Extracted records:
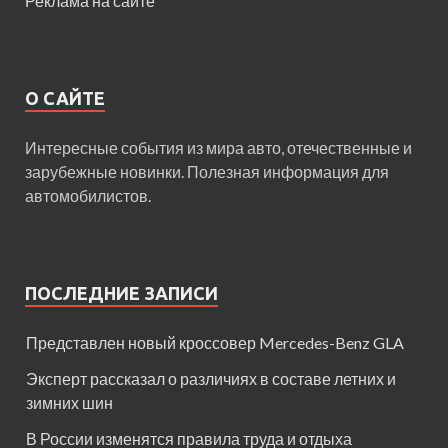
Реклама на сайте
О САЙТЕ
Интересные события из мира авто, отечественные и
зарубежные новинки. Полезная информация для
автомобилистов.
ПОСЛЕДНИЕ ЗАПИСИ
Представлен новый кроссовер Mercedes-Benz GLA
Эксперт рассказал о различиях в составе летних и
зимних шин
В России изменятся правила труда и отдыха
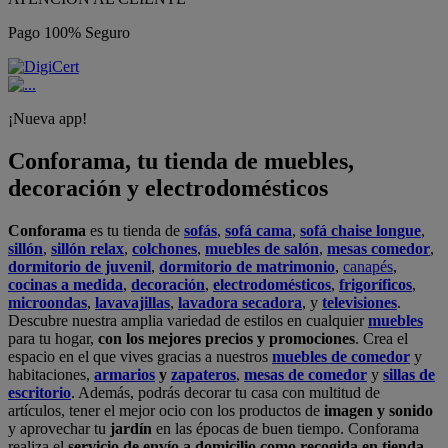
Pago 100% Seguro
¡Nueva app!
Conforama, tu tienda de muebles,
decoración y electrodomésticos
Conforama
es tu tienda de
sofás
,
sofá cama
,
sofá chaise longue
,
sillón
,
sillón relax
,
colchones
,
muebles de salón
,
mesas comedor
,
dormitorio de juvenil
,
dormitorio de matrimonio
,
canapés
,
cocinas a medida
,
decoración
,
electrodomésticos
,
frigoríficos
,
microondas
,
lavavajillas
,
lavadora secadora
, y
televisiones
.
Descubre nuestra amplia variedad de estilos en cualquier
muebles
para tu hogar,
con los mejores precios y promociones
. Crea el
espacio en el que vives gracias a nuestros
muebles de comedor
y
habitaciones,
armarios
y
zapateros
,
mesas de comedor
y
sillas de
escritorio
. Además, podrás decorar tu casa con multitud de
artículos, tener el mejor ocio con los productos de
imagen y sonido
y aprovechar tu
jardín
en las épocas de buen tiempo. Conforama
realiza el
servicio de envío a domicilio como recogida en tienda.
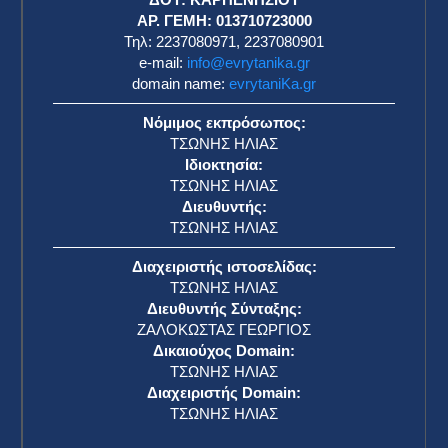
ΑΡ. ΓΕΜΗ: 013710723000
Τηλ: 2237080971, 2237080901
e-mail:
info@evrytanika.gr
domain name:
evrytaniKa.gr
Νόμιμος εκπρόσωπος:
ΤΣΩΝΗΣ ΗΛΙΑΣ
Ιδιοκτησία:
ΤΣΩΝΗΣ ΗΛΙΑΣ
Διευθυντής:
ΤΣΩΝΗΣ ΗΛΙΑΣ
Διαχειριστής ιστοσελίδας:
ΤΣΩΝΗΣ ΗΛΙΑΣ
Διευθυντής Σύνταξης:
ΖΑΛΟΚΩΣΤΑΣ ΓΕΩΡΓΙΟΣ
Δικαιούχος Domain:
ΤΣΩΝΗΣ ΗΛΙΑΣ
Διαχειριστής Domain:
ΤΣΩΝΗΣ ΗΛΙΑΣ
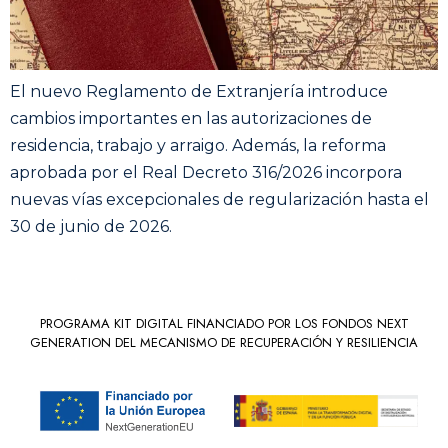
El nuevo Reglamento de Extranjería introduce
cambios importantes en las autorizaciones de
residencia, trabajo y arraigo. Además, la reforma
aprobada por el Real Decreto 316/2026 incorpora
nuevas vías excepcionales de regularización hasta el
30 de junio de 2026.
PROGRAMA KIT DIGITAL FINANCIADO POR LOS FONDOS NEXT
GENERATION DEL MECANISMO DE RECUPERACIÓN Y RESILIENCIA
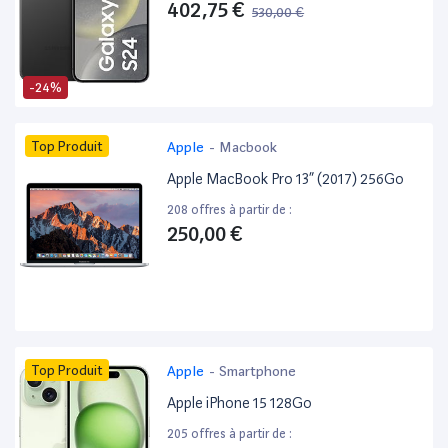
402,75 €
530,00 €
-24%
Top Produit
Apple
-
Macbook
Apple MacBook Pro 13” (2017) 256Go
208 offres à partir de :
250,00 €
Top Produit
Apple
-
Smartphone
Apple iPhone 15 128Go
205 offres à partir de :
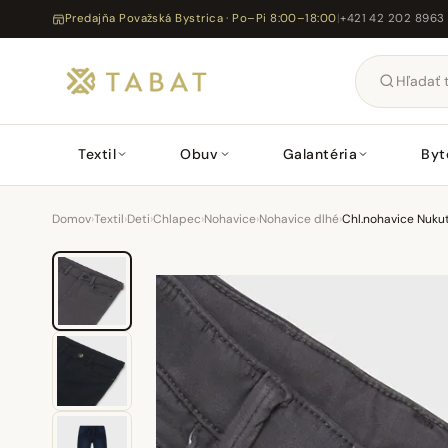
Predajňa Považská Bystrica · Po–Pi 8:00–18:00
|
+421 42 202 8963
Textil
Obuv
Galantéria
Byt
Domov
›
Textil
›
Deti
›
Chlapec
›
Nohavice
›
Nohavice dlhé
›
Chl.nohavice Nukut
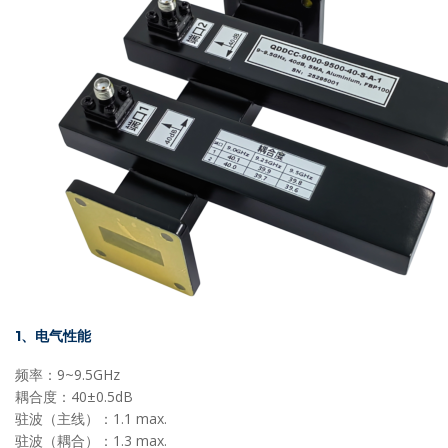
1、电气性能
频率：9~9.5GHz
耦合度：40±0.5dB
驻波（主线）：1.1 max.
驻波（耦合）：1.3 max.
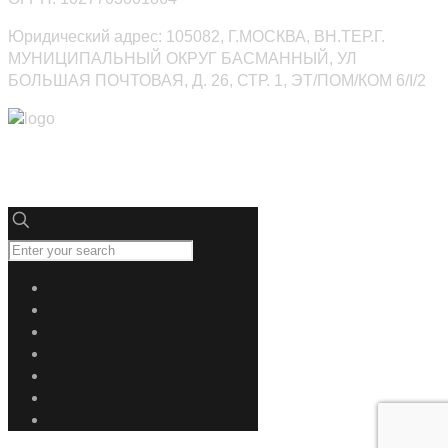
Юридический адрес: 105082, Г.МОСКВА, ВН.ТЕР.Г.
МУНИЦИПАЛЬНЫЙ ОКРУГ БАСМАННЫЙ, УЛ
БОЛЬШАЯ ПОЧТОВАЯ, Д. 26, СТР. 1, ЭТ/ПОМ/КОМ 6/I/2
Юниверсалдез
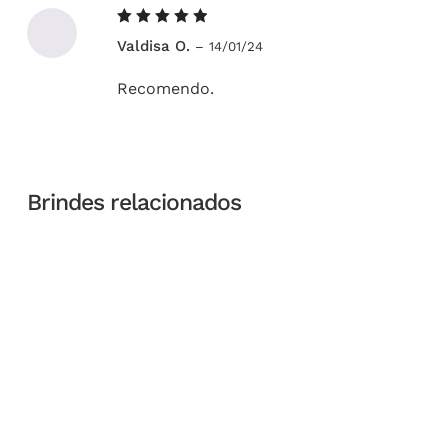
Avaliação
Valdisa O.
–
14/01/24
5
de 5
Recomendo.
Brindes relacionados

Exercise objective: Any pictures should be dropped; transcribe the rest of the records above exactly.

Response to the task:
Реклама на сайте
О САЙТЕ
Интересные события из мира авто, отечественные и
зарубежные новинки. Полезная информация для
автомобилистов.
ПОСЛЕДНИЕ ЗАПИСИ
Представлен новый кроссовер Mercedes-Benz GLA
Эксперт рассказал о различиях в составе летних и
зимних шин
В России изменятся правила труда и отдыха
Pago 100% Seguro
¡Nueva app!
Conforama, tu tienda de muebles,
decoración y electrodomésticos
Conforama
es tu tienda de
sofás
,
sofá cama
,
sofá chaise longue
,
sillón
,
sillón relax
,
colchones
,
muebles de salón
,
mesas comedor
,
dormitorio de juvenil
,
dormitorio de matrimonio
,
canapés
,
cocinas a medida
,
decoración
,
electrodomésticos
,
frigoríficos
,
microondas
,
lavavajillas
,
lavadora secadora
, y
televisiones
.
Descubre nuestra amplia variedad de estilos en cualquier
muebles
para tu hogar,
con los mejores precios y promociones
. Crea el
espacio en el que vives gracias a nuestros
muebles de comedor
y
habitaciones,
armarios
y
zapateros
,
mesas de comedor
y
sillas de
escritorio
. Además, podrás decorar tu casa con multitud de
artículos, tener el mejor ocio con los productos de
imagen y sonido
y aprovechar tu
jardín
en las épocas de buen tiempo. Conforama
realiza el
servicio de envío a domicilio como recogida en tienda.
ΑΡ. ΓΕΜΗ: 013710723000
Τηλ: 2237080971, 2237080901
e-mail:
info@evrytanika.gr
domain name:
evrytaniKa.gr
Νόμιμος εκπρόσωπος:
ΤΣΩΝΗΣ ΗΛΙΑΣ
Ιδιοκτησία:
ΤΣΩΝΗΣ ΗΛΙΑΣ
Διευθυντής:
ΤΣΩΝΗΣ ΗΛΙΑΣ
Διαχειριστής ιστοσελίδας:
ΤΣΩΝΗΣ ΗΛΙΑΣ
Διευθυντής Σύνταξης:
ΖΑΛΟΚΩΣΤΑΣ ΓΕΩΡΓΙΟΣ
Δικαιούχος Domain:
ΤΣΩΝΗΣ ΗΛΙΑΣ
Διαχειριστής Domain:
ΤΣΩΝΗΣ ΗΛΙΑΣ
El nuevo Reglamento de Extranjería introduce
cambios importantes en las autorizaciones de
residencia, trabajo y arraigo. Además, la reforma
aprobada por el Real Decreto 316/2026 incorpora
nuevas vías excepcionales de regularización hasta el
30 de junio de 2026.
PROGRAMA KIT DIGITAL FINANCIADO POR LOS FONDOS NEXT
GENERATION DEL MECANISMO DE RECUPERACIÓN Y RESILIENCIA
402,75 €
530,00 €
-24%
Top Produit
Apple
-
Macbook
Apple MacBook Pro 13” (2017) 256Go
208 offres à partir de :
250,00 €
Top Produit
Apple
-
Smartphone
Apple iPhone 15 128Go
205 offres à partir de :
Predajňa Považská Bystrica · Po–Pi 8:00–18:00
|
+421 42 202 8963
Textil
Obuv
Galantéria
Byt
Domov
›
Textil
›
Deti
›
Chlapec
›
Nohavice
›
Nohavice dlhé
›
Chl.nohavice Nukut
1、电气性能
频率：9~9.5GHz
耦合度：40±0.5dB
驻波（主线）：1.1 max.
驻波（耦合）：1.3 max.
Юридический адрес: 105082, Г.МОСКВА, ВН.ТЕР.Г.
МУНИЦИПАЛЬНЫЙ ОКРУГ БАСМАННЫЙ, УЛ
БОЛЬШАЯ ПОЧТОВАЯ, Д. 26, СТР. 1, ЭТ/ПОМ/КОМ 6/I/2
Юниверсалдез
Avaliação
Valdisa O.
–
14/01/24
5
de 5
Recomendo.
Brindes relacionados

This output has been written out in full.